• Problem to work on
Return all the entries below exactly as they were given.

• Dataset excerpts
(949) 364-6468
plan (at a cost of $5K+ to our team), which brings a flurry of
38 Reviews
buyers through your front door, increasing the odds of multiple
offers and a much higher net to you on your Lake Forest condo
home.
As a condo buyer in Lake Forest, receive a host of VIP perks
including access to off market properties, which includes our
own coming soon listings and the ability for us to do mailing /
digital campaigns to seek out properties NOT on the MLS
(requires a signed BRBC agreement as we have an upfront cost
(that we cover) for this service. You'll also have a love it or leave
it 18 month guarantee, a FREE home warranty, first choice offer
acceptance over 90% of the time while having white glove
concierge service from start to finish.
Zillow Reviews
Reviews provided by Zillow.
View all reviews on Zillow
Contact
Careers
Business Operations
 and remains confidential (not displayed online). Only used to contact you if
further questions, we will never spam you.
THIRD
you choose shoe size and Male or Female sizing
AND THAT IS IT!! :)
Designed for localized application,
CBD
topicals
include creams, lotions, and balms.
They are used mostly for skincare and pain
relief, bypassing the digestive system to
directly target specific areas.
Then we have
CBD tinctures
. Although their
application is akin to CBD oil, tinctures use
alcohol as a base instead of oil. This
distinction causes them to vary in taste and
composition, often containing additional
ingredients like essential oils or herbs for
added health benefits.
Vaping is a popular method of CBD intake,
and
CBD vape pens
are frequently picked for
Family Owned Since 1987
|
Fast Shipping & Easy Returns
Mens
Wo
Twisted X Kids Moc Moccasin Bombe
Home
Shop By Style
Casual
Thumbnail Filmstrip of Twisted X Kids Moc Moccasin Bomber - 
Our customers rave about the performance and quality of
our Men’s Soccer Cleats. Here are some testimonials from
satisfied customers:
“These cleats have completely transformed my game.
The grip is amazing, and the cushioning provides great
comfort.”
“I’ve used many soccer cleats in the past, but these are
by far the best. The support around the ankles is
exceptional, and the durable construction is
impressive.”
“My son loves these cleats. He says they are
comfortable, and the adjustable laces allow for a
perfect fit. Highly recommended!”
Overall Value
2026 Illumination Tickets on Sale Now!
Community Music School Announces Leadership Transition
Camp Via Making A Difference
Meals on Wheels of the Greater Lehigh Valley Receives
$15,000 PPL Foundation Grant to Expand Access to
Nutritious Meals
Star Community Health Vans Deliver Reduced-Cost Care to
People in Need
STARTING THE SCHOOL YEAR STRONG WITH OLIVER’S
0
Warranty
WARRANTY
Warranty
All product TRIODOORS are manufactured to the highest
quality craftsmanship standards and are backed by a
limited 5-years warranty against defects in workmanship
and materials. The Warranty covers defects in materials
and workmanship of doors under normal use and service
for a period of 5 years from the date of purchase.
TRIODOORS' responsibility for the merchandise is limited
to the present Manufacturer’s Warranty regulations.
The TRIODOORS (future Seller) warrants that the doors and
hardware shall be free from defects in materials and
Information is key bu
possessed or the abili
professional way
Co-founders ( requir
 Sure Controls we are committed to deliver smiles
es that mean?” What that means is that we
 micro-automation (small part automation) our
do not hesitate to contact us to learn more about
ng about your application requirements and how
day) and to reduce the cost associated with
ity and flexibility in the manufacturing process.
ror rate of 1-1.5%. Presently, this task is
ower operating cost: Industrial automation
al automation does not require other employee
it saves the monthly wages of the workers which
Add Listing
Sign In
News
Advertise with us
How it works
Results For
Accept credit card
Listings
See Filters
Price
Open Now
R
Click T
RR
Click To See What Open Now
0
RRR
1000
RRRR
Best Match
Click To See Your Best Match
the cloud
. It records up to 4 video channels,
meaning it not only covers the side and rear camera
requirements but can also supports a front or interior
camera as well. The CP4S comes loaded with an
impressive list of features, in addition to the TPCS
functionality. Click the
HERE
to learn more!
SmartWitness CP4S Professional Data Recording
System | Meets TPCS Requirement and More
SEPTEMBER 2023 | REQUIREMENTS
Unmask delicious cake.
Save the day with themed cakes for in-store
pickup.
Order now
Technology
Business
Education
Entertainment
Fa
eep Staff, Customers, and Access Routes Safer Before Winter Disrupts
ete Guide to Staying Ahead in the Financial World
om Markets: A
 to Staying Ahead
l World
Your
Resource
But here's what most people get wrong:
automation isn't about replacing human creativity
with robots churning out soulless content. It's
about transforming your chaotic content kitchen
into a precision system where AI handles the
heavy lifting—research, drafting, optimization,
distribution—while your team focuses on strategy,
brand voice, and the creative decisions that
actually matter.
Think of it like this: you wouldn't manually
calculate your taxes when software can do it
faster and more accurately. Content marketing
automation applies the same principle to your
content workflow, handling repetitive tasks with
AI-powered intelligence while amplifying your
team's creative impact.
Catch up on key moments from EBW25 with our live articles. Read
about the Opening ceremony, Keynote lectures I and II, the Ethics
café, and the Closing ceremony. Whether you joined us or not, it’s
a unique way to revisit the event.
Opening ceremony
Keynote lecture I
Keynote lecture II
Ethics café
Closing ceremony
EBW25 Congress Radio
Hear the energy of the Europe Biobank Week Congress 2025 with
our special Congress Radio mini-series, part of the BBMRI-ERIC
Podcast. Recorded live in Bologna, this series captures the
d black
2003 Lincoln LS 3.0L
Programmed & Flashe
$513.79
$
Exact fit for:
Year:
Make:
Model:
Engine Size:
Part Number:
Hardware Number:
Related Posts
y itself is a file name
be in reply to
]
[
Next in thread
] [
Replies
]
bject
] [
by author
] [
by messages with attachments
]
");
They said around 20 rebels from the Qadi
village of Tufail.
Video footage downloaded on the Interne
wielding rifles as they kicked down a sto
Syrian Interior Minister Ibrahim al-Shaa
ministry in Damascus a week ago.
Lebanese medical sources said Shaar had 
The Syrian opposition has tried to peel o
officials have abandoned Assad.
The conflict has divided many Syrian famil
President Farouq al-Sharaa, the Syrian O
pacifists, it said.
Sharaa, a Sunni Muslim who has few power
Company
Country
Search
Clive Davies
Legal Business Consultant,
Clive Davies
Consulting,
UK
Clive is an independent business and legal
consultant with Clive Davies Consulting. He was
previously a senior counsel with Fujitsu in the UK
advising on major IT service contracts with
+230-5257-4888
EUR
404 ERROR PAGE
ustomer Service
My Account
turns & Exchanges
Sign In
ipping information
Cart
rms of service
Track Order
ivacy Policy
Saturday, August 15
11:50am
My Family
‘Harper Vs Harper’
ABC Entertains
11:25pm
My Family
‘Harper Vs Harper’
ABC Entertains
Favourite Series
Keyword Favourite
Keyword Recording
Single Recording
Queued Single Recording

• Result of this exercise
(949) 364-6468
plan (at a cost of $5K+ to our team), which brings a flurry of
38 Reviews
buyers through your front door, increasing the odds of multiple
offers and a much higher net to you on your Lake Forest condo
home.
As a condo buyer in Lake Forest, receive a host of VIP perks
including access to off market properties, which includes our
own coming soon listings and the ability for us to do mailing /
digital campaigns to seek out properties NOT on the MLS
(requires a signed BRBC agreement as we have an upfront cost
(that we cover) for this service. You'll also have a love it or leave
it 18 month guarantee, a FREE home warranty, first choice offer
acceptance over 90% of the time while having white glove
concierge service from start to finish.
Zillow Reviews
Reviews provided by Zillow.
View all reviews on Zillow
Contact
Careers
Business Operations
 and remains confidential (not displayed online). Only used to contact you if
further questions, we will never spam you.
THIRD
you choose shoe size and Male or Female sizing
AND THAT IS IT!! :)
Designed for localized application,
CBD
topicals
include creams, lotions, and balms.
They are used mostly for skincare and pain
relief, bypassing the digestive system to
directly target specific areas.
Then we have
CBD tinctures
. Although their
application is akin to CBD oil, tinctures use
alcohol as a base instead of oil. This
distinction causes them to vary in taste and
composition, often containing additional
ingredients like essential oils or herbs for
added health benefits.
Vaping is a popular method of CBD intake,
and
CBD vape pens
are frequently picked for
Family Owned Since 1987
|
Fast Shipping & Easy Returns
Mens
Wo
Twisted X Kids Moc Moccasin Bombe
Home
Shop By Style
Casual
Thumbnail Filmstrip of Twisted X Kids Moc Moccasin Bomber - 
Our customers rave about the performance and quality of
our Men’s Soccer Cleats. Here are some testimonials from
satisfied customers:
“These cleats have completely transformed my game.
The grip is amazing, and the cushioning provides great
comfort.”
“I’ve used many soccer cleats in the past, but these are
by far the best. The support around the ankles is
exceptional, and the durable construction is
impressive.”
“My son loves these cleats. He says they are
comfortable, and the adjustable laces allow for a
perfect fit. Highly recommended!”
Overall Value
2026 Illumination Tickets on Sale Now!
Community Music School Announces Leadership Transition
Camp Via Making A Difference
Meals on Wheels of the Greater Lehigh Valley Receives
$15,000 PPL Foundation Grant to Expand Access to
Nutritious Meals
Star Community Health Vans Deliver Reduced-Cost Care to
People in Need
STARTING THE SCHOOL YEAR STRONG WITH OLIVER’S
0
Warranty
WARRANTY
Warranty
All product TRIODOORS are manufactured to the highest
quality craftsmanship standards and are backed by a
limited 5-years warranty against defects in workmanship
and materials. The Warranty covers defects in materials
and workmanship of doors under normal use and service
for a period of 5 years from the date of purchase.
TRIODOORS' responsibility for the merchandise is limited
to the present Manufacturer’s Warranty regulations.
The TRIODOORS (future Seller) warrants that the doors and
hardware shall be free from defects in materials and
Information is key bu
possessed or the abili
professional way
Co-founders ( requir
 Sure Controls we are committed to deliver smiles
es that mean?” What that means is that we
 micro-automation (small part automation) our
do not hesitate to contact us to learn more about
ng about your application requirements and how
day) and to reduce the cost associated with
ity and flexibility in the manufacturing process.
ror rate of 1-1.5%. Presently, this task is
ower operating cost: Industrial automation
al automation does not require other employee
it saves the monthly wages of the workers which
Add Listing
Sign In
News
Advertise with us
How it works
Results For
Accept credit card
Listings
See Filters
Price
Open Now
R
Click T
RR
Click To See What Open Now
0
RRR
1000
RRRR
Best Match
Click To See Your Best Match
the cloud
. It records up to 4 video channels,
meaning it not only covers the side and rear camera
requirements but can also supports a front or interior
camera as well. The CP4S comes loaded with an
impressive list of features, in addition to the TPCS
functionality. Click the
HERE
to learn more!
SmartWitness CP4S Professional Data Recording
System | Meets TPCS Requirement and More
SEPTEMBER 2023 | REQUIREMENTS
Unmask delicious cake.
Save the day with themed cakes for in-store
pickup.
Order now
Technology
Business
Education
Entertainment
Fa
eep Staff, Customers, and Access Routes Safer Before Winter Disrupts
ete Guide to Staying Ahead in the Financial World
om Markets: A
 to Staying Ahead
l World
Your
Resource
But here's what most people get wrong:
automation isn't about replacing human creativity
with robots churning out soulless content. It's
about transforming your chaotic content kitchen
into a precision system where AI handles the
heavy lifting—research, drafting, optimization,
distribution—while your team focuses on strategy,
brand voice, and the creative decisions that
actually matter.
Think of it like this: you wouldn't manually
calculate your taxes when software can do it
faster and more accurately. Content marketing
automation applies the same principle to your
content workflow, handling repetitive tasks with
AI-powered intelligence while amplifying your
team's creative impact.
Catch up on key moments from EBW25 with our live articles. Read
about the Opening ceremony, Keynote lectures I and II, the Ethics
café, and the Closing ceremony. Whether you joined us or not, it’s
a unique way to revisit the event.
Opening ceremony
Keynote lecture I
Keynote lecture II
Ethics café
Closing ceremony
EBW25 Congress Radio
Hear the energy of the Europe Biobank Week Congress 2025 with
our special Congress Radio mini-series, part of the BBMRI-ERIC
Podcast. Recorded live in Bologna, this series captures the
d black
2003 Lincoln LS 3.0L
Programmed & Flashe
$513.79
$
Exact fit for:
Year:
Make:
Model:
Engine Size:
Part Number:
Hardware Number:
Related Posts
y itself is a file name
be in reply to
]
[
Next in thread
] [
Replies
]
bject
] [
by author
] [
by messages with attachments
]
");
They said around 20 rebels from the Qadi
village of Tufail.
Video footage downloaded on the Interne
wielding rifles as they kicked down a sto
Syrian Interior Minister Ibrahim al-Shaa
ministry in Damascus a week ago.
Lebanese medical sources said Shaar had 
The Syrian opposition has tried to peel o
officials have abandoned Assad.
The conflict has divided many Syrian famil
President Farouq al-Sharaa, the Syrian O
pacifists, it said.
Sharaa, a Sunni Muslim who has few power
Company
Country
Search
Clive Davies
Legal Business Consultant,
Clive Davies
Consulting,
UK
Clive is an independent business and legal
consultant with Clive Davies Consulting. He was
previously a senior counsel with Fujitsu in the UK
advising on major IT service contracts with
+230-5257-4888
EUR
404 ERROR PAGE
ustomer Service
My Account
turns & Exchanges
Sign In
ipping information
Cart
rms of service
Track Order
ivacy Policy
Saturday, August 15
11:50am
My Family
‘Harper Vs Harper’
ABC Entertains
11:25pm
My Family
‘Harper Vs Harper’
ABC Entertains
Favourite Series
Keyword Favourite
Keyword Recording
Single Recording
Queued Single Recording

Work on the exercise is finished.